You are given the following:

• Accidents happen during a work day at a probability of p when a machine is operated.
• The null hypothesis $H_0$ is that the probability of an accident is 0.05; the alternative hypothesis $H_1$ is that the probability is less than 0.05.
• If less than 20 accidents are observed in 365 work days, then reject the null hypothesis.

Using the normal approximation, calculate the probability of Type II error using the value 0.03 as the true probability of an accident occurring.

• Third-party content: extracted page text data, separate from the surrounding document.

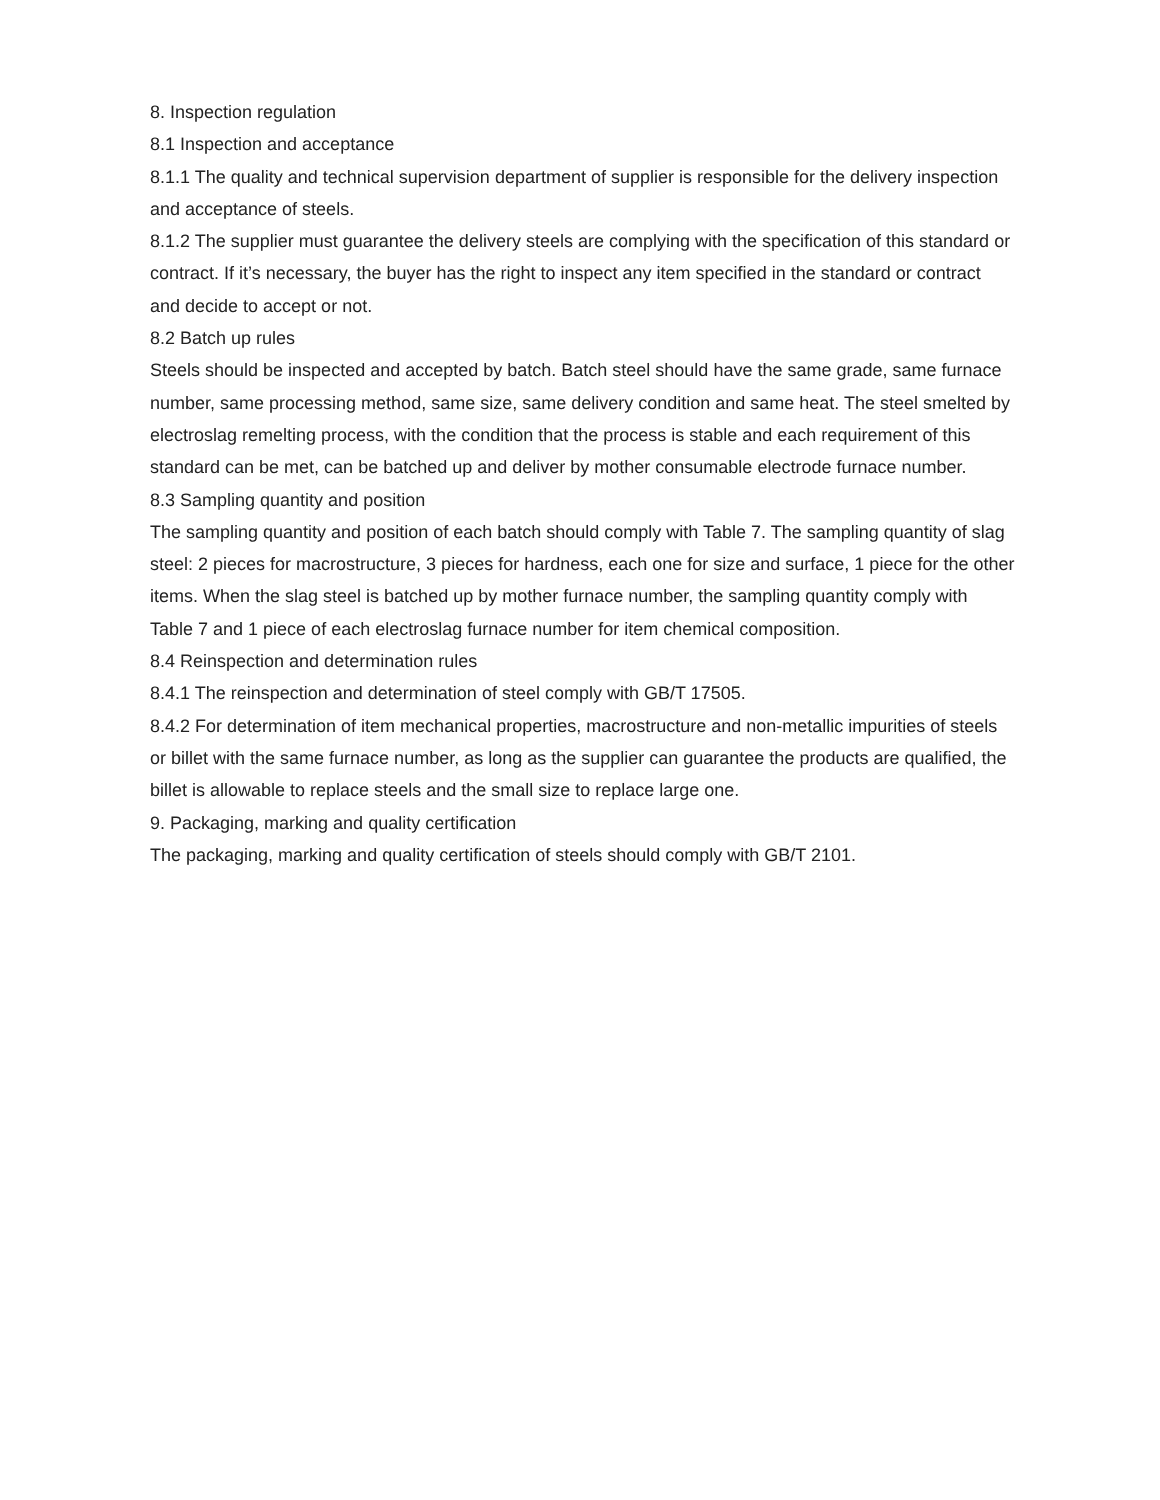8. Inspection regulation
8.1 Inspection and acceptance
8.1.1 The quality and technical supervision department of supplier is responsible for the delivery inspection and acceptance of steels.
8.1.2 The supplier must guarantee the delivery steels are complying with the specification of this standard or contract. If it’s necessary, the buyer has the right to inspect any item specified in the standard or contract and decide to accept or not.
8.2 Batch up rules
Steels should be inspected and accepted by batch. Batch steel should have the same grade, same furnace number, same processing method, same size, same delivery condition and same heat. The steel smelted by electroslag remelting process, with the condition that the process is stable and each requirement of this standard can be met, can be batched up and deliver by mother consumable electrode furnace number.
8.3 Sampling quantity and position
The sampling quantity and position of each batch should comply with Table 7. The sampling quantity of slag steel: 2 pieces for macrostructure, 3 pieces for hardness, each one for size and surface, 1 piece for the other items. When the slag steel is batched up by mother furnace number, the sampling quantity comply with Table 7 and 1 piece of each electroslag furnace number for item chemical composition.
8.4 Reinspection and determination rules
8.4.1 The reinspection and determination of steel comply with GB/T 17505.
8.4.2 For determination of item mechanical properties, macrostructure and non-metallic impurities of steels or billet with the same furnace number, as long as the supplier can guarantee the products are qualified, the billet is allowable to replace steels and the small size to replace large one.
9. Packaging, marking and quality certification
The packaging, marking and quality certification of steels should comply with GB/T 2101.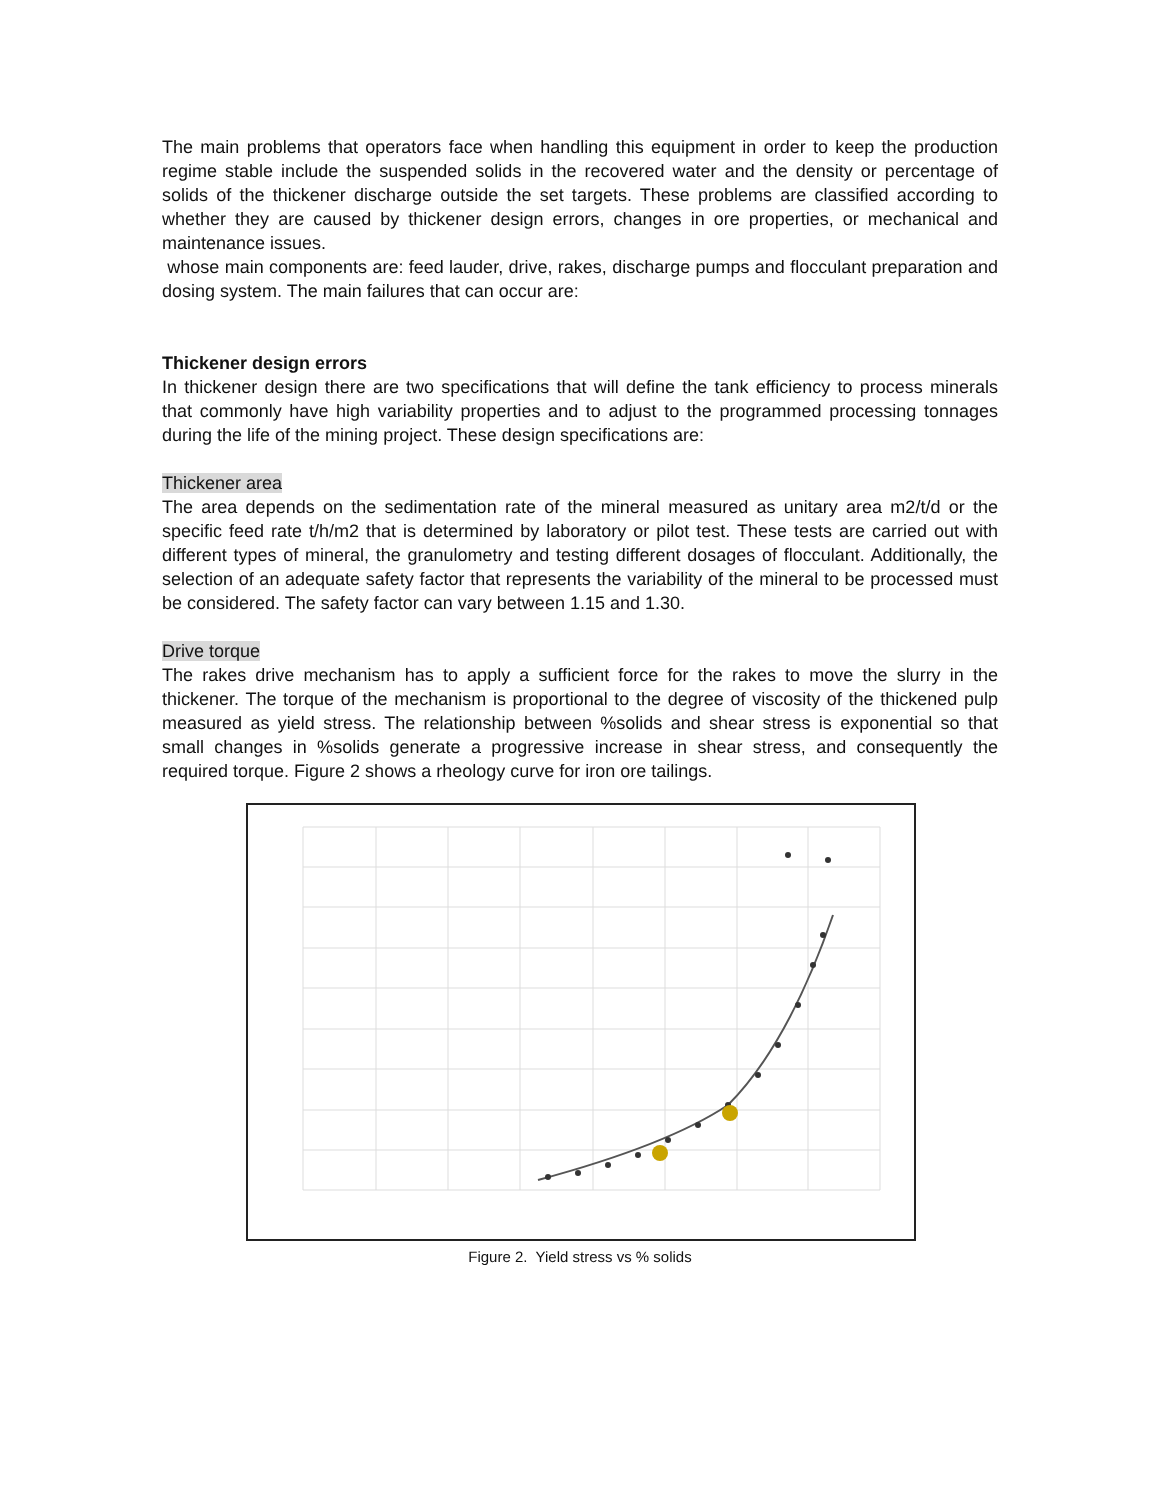The main problems that operators face when handling this equipment in order to keep the production regime stable include the suspended solids in the recovered water and the density or percentage of solids of the thickener discharge outside the set targets. These problems are classified according to whether they are caused by thickener design errors, changes in ore properties, or mechanical and maintenance issues.
whose main components are: feed lauder, drive, rakes, discharge pumps and flocculant preparation and dosing system. The main failures that can occur are:
Thickener design errors
In thickener design there are two specifications that will define the tank efficiency to process minerals that commonly have high variability properties and to adjust to the programmed processing tonnages during the life of the mining project. These design specifications are:
Thickener area
The area depends on the sedimentation rate of the mineral measured as unitary area m2/t/d or the specific feed rate t/h/m2 that is determined by laboratory or pilot test. These tests are carried out with different types of mineral, the granulometry and testing different dosages of flocculant. Additionally, the selection of an adequate safety factor that represents the variability of the mineral to be processed must be considered. The safety factor can vary between 1.15 and 1.30.
Drive torque
The rakes drive mechanism has to apply a sufficient force for the rakes to move the slurry in the thickener. The torque of the mechanism is proportional to the degree of viscosity of the thickened pulp measured as yield stress. The relationship between %solids and shear stress is exponential so that small changes in %solids generate a progressive increase in shear stress, and consequently the required torque. Figure 2 shows a rheology curve for iron ore tailings.
Figure 2. Yield stress vs % solids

Any help would be greatly appreciated. Just to be clear, I am hoping to better understand when it should be used and when it should not be used, in general, in addition to learning the best way to do this problem.

Answer 1

I can't speak to what the people setting the exam might do; sometimes the actuarial choices on statistical matters baffle me.

I can only speak to what I see as the statistics issues.

Given 20 is pretty much near the middle of the null distribution, which itself is reasonably well approximated by a normal, the continuity correction will greatly improve the accuracy of probability calculations there. So if you were trying to compute the type I error rate, it's quite useful.

(These are ridiculous type I error rates, by the way; the mean, median and mode of the null are included in the rejection region! A more sensible critical value would be somewhere around 13 or likely even less; best places to put the critical value depends on the relative cost of the two types of error)

However, while the continuity correction works well for calculating the Type I error rate, for the considered alternative (p = 0.03), the critical value is way in the tail and then the continuity correction often unhelpful; I'd have leaned toward avoiding it. (And since the alternative is what the question is about... that's where it matters)

But I'd be unsurprised if the actuaries have not covered such details in the course - that the continuity correction works very well when you have exact symmetry and more generally works well when you're toward the mean of the binomial, and often does badly when you are in the far tail of asymmetric distributions (p far from 0.5), though it depends on which direction you're looking. I don't know if you're supposed to consider this issue in this way.

It turns out that the results in this case are:

The exact Type II error rate is 0.0079, with continuity correction it's 0.0044, and without it's 0.0027 (assuming I got it right the second time around).

It looks like my inclination to avoid it in this case was of no benefit, though neither approximation is very good.

Answer 2

This is a "find the mistakes" question.
When you see "accident", think Poisson, not Bernoulli, process.
The process average "p" needs a rate of occurrence: .05/workday. It is not a "Probability".
The H0 and H1 as stated, call for a Type1 Risk. Let's make it 5%.
And the question becomes: What is the largest number of accidents in the past workyear that would have you reject H0?
Using the Normal Approximation, the answer: 10
There follows •If less than 20 accidents are observed in 365 work days, then reject the null hypothesis. "20" is a mistake; it should be "11"; but, in any case, less than "18".
The test question is then modified.